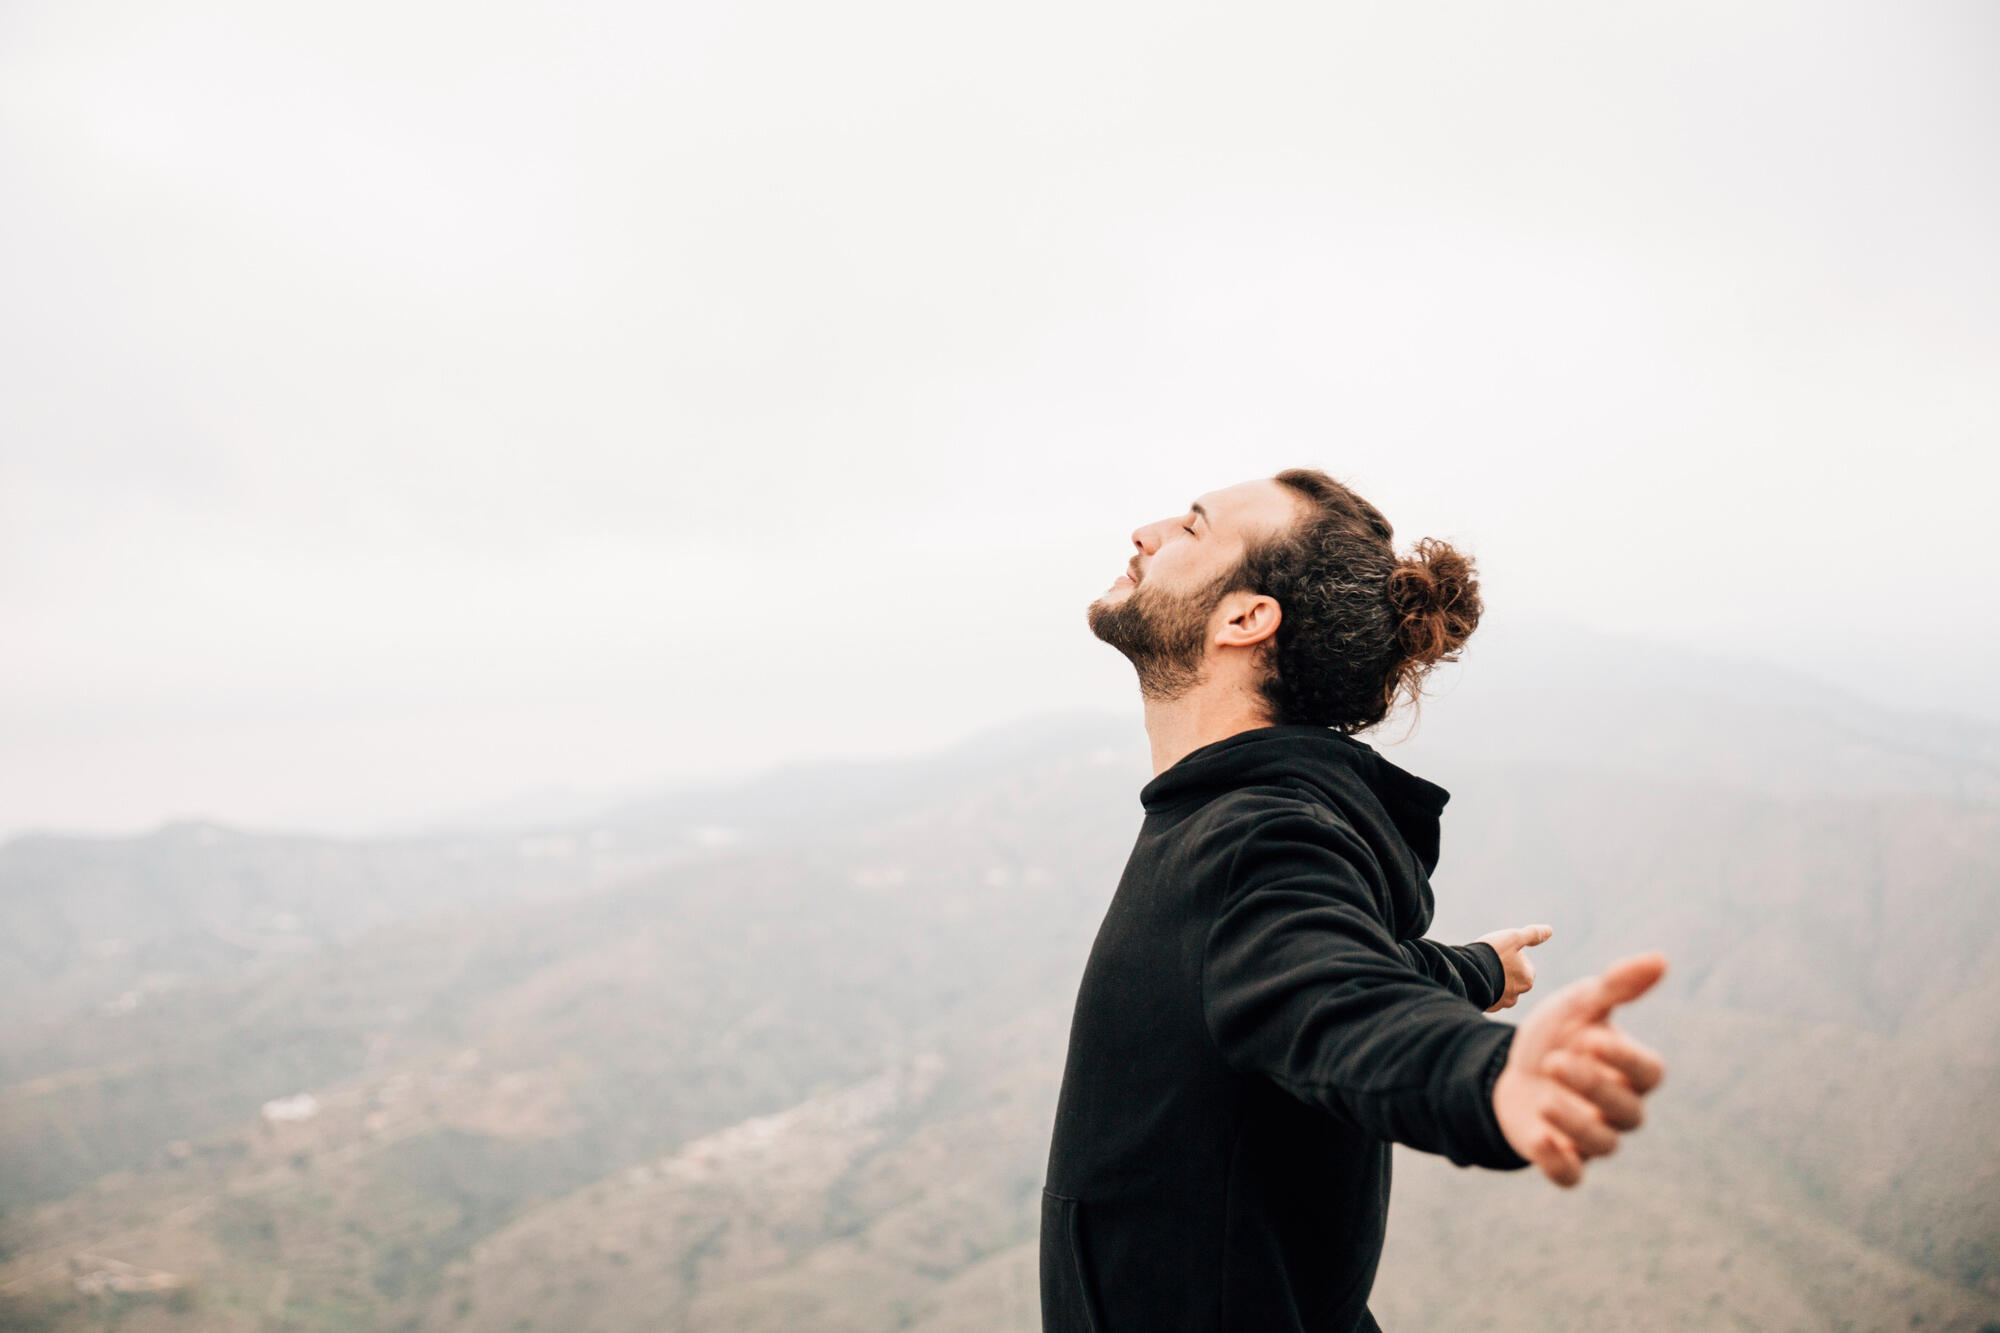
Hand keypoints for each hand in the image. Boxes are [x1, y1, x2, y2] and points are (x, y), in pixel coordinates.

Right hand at [1474, 923, 1553, 1011]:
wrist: (1467, 973)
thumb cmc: (1492, 954)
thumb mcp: (1513, 938)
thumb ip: (1532, 934)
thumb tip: (1549, 930)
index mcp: (1527, 979)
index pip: (1526, 966)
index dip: (1513, 956)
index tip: (1501, 952)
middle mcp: (1517, 995)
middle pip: (1514, 979)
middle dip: (1505, 970)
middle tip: (1490, 960)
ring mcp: (1501, 1003)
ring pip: (1501, 989)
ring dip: (1495, 981)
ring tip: (1482, 969)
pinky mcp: (1487, 1007)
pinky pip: (1489, 997)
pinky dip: (1485, 989)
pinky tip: (1477, 980)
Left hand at [1491, 951, 1667, 1187]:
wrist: (1509, 1065)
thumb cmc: (1559, 1035)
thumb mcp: (1580, 1005)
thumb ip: (1617, 986)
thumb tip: (1660, 959)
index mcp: (1629, 1070)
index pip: (1648, 1073)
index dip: (1626, 1058)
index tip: (1592, 1037)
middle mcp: (1618, 1107)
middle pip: (1628, 1112)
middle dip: (1593, 1087)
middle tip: (1554, 1061)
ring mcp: (1591, 1135)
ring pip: (1604, 1145)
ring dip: (1575, 1124)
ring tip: (1543, 1097)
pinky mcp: (1562, 1157)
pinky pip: (1572, 1176)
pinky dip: (1559, 1164)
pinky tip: (1539, 1137)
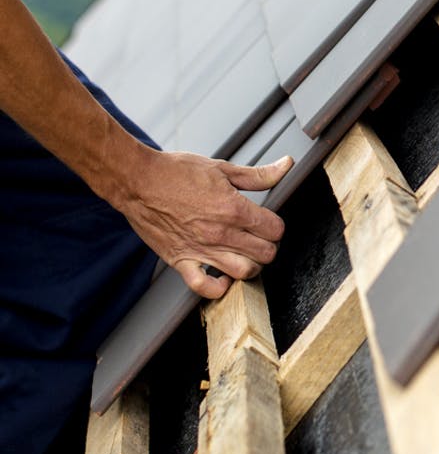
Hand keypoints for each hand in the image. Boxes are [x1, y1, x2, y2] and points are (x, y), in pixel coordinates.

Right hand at [116, 149, 293, 298]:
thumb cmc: (177, 172)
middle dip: (268, 245)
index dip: (276, 225)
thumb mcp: (222, 168)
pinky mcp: (181, 261)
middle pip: (265, 253)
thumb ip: (257, 175)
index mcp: (234, 209)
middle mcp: (221, 233)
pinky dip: (218, 288)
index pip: (275, 229)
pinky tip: (222, 277)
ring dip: (250, 266)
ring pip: (243, 272)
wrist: (138, 181)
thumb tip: (286, 165)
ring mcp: (201, 249)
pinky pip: (204, 287)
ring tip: (245, 255)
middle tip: (258, 238)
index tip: (267, 222)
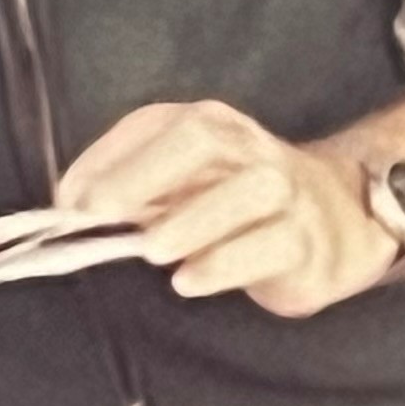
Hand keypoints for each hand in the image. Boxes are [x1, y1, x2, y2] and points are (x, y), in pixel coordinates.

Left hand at [59, 99, 399, 316]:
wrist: (335, 220)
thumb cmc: (236, 206)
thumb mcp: (183, 187)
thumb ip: (130, 192)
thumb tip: (71, 206)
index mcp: (212, 126)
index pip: (156, 124)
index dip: (107, 158)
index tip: (68, 201)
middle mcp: (249, 149)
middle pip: (203, 136)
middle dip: (145, 172)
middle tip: (100, 212)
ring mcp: (286, 192)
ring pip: (249, 189)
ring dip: (193, 220)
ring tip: (154, 252)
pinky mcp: (306, 242)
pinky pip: (272, 245)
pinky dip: (225, 263)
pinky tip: (190, 281)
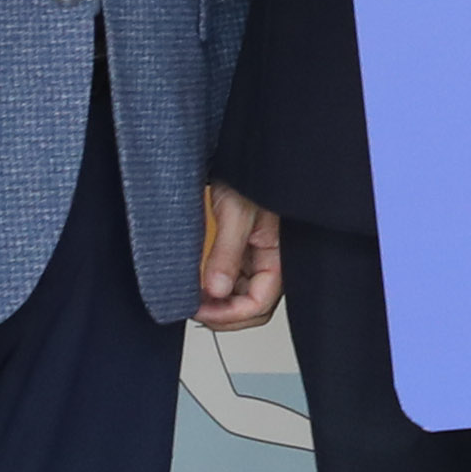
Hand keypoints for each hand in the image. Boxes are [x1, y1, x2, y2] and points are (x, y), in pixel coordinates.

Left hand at [194, 182, 286, 329]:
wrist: (241, 155)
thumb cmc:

**TASK:**
Retype all the records exactly and keep out every picture.

**OUTPUT:**
Hand keypoints for each hand in the image. Boxes are [x1, y1, x2, y2] and points are (x, y), in pixel coordinates.

Right hand at [1474, 923, 1553, 1011]:
wrist: (1467, 973)
thumb cmc: (1492, 954)
thumb mcp: (1513, 938)
thumb ip: (1532, 934)
thumb tip: (1549, 930)
index mcp: (1527, 979)
index pip: (1526, 966)
index dip: (1513, 956)
index tip: (1501, 952)
middle mcp: (1517, 995)
middle pip: (1514, 979)
middle dip: (1505, 970)
middle tip: (1490, 960)
ring mcp: (1501, 1003)
ring pip: (1501, 989)
ring dip: (1495, 981)
ring tip: (1482, 969)
pinky mcp: (1487, 1007)
pinky pip: (1489, 997)
pinky dip: (1485, 989)
pinky tip: (1477, 980)
Left hand at [1491, 951, 1667, 1187]:
wrist: (1509, 1065)
thumb cmc: (1559, 1035)
thumb mcp: (1580, 1005)
thumb ip: (1617, 986)
thumb tip: (1660, 959)
index mcp: (1629, 1070)
index pip: (1648, 1073)
index dip: (1626, 1058)
index tip: (1592, 1037)
middle mcp: (1618, 1107)
middle pip: (1628, 1112)
middle dip: (1593, 1087)
middle tip: (1554, 1061)
ring mcp: (1591, 1135)
ring pip: (1604, 1145)
ring dip: (1575, 1124)
ring tip: (1543, 1097)
pinky mcp: (1562, 1157)
pinky pip: (1572, 1176)
pinky dip: (1559, 1164)
pinky tip: (1539, 1137)
Hand keypoints for each hand in the image. Boxes are [x1, y1, x2, y2] and points are (x, y), in pixel coordinates.

Right hand at [116, 149, 293, 298]:
thumb cmc: (177, 172)
middle dip: (268, 245)
index dip: (276, 225)
thumb mcp: (222, 168)
pinky mcp: (181, 261)
middle pip: (265, 253)
thumb ip: (257, 175)
index mcp: (234, 209)
middle mcp: (221, 233)
pinky dip: (218, 288)
index pip: (275, 229)
pinky tip: (222, 277)
ring dip: (250, 266)
ring pip: (243, 272)
wrist: (138, 181)
thumb tip: (286, 165)
ring mcp: (201, 249)
pinky pip: (204, 287)
ring tip: (245, 255)
middle tip: (258, 238)
index tip: (267, 222)
Hand keypoints for each hand in the image. Boxes are [x1, y1, x2, y2] and points are (x, y), in pixel coordinates.

Left hand at [59, 99, 399, 316]:
wrist: (335, 220)
thumb cmc: (236, 206)
thumb mcp: (183, 187)
thumb ip: (130, 192)
thumb tip: (71, 206)
index mcp: (212, 126)
index pip: (156, 124)
index dip: (107, 158)
index tip: (68, 201)
middle mcp: (249, 149)
middle pip: (203, 136)
middle dip: (145, 172)
middle tip: (100, 212)
ring mcp: (286, 192)
ring pip: (249, 189)
ring dip: (193, 220)
ring tip: (154, 252)
pinky mcp: (306, 242)
pinky pip: (272, 245)
pinky dip: (225, 263)
pinky tip: (190, 281)
Hand keypoints for each hand in the image. Boxes are [x1, y1, x2, y2] and points are (x, y), in pixel coordinates.

Left hand at [194, 182, 286, 329]:
wrist: (241, 155)
thumb cmc:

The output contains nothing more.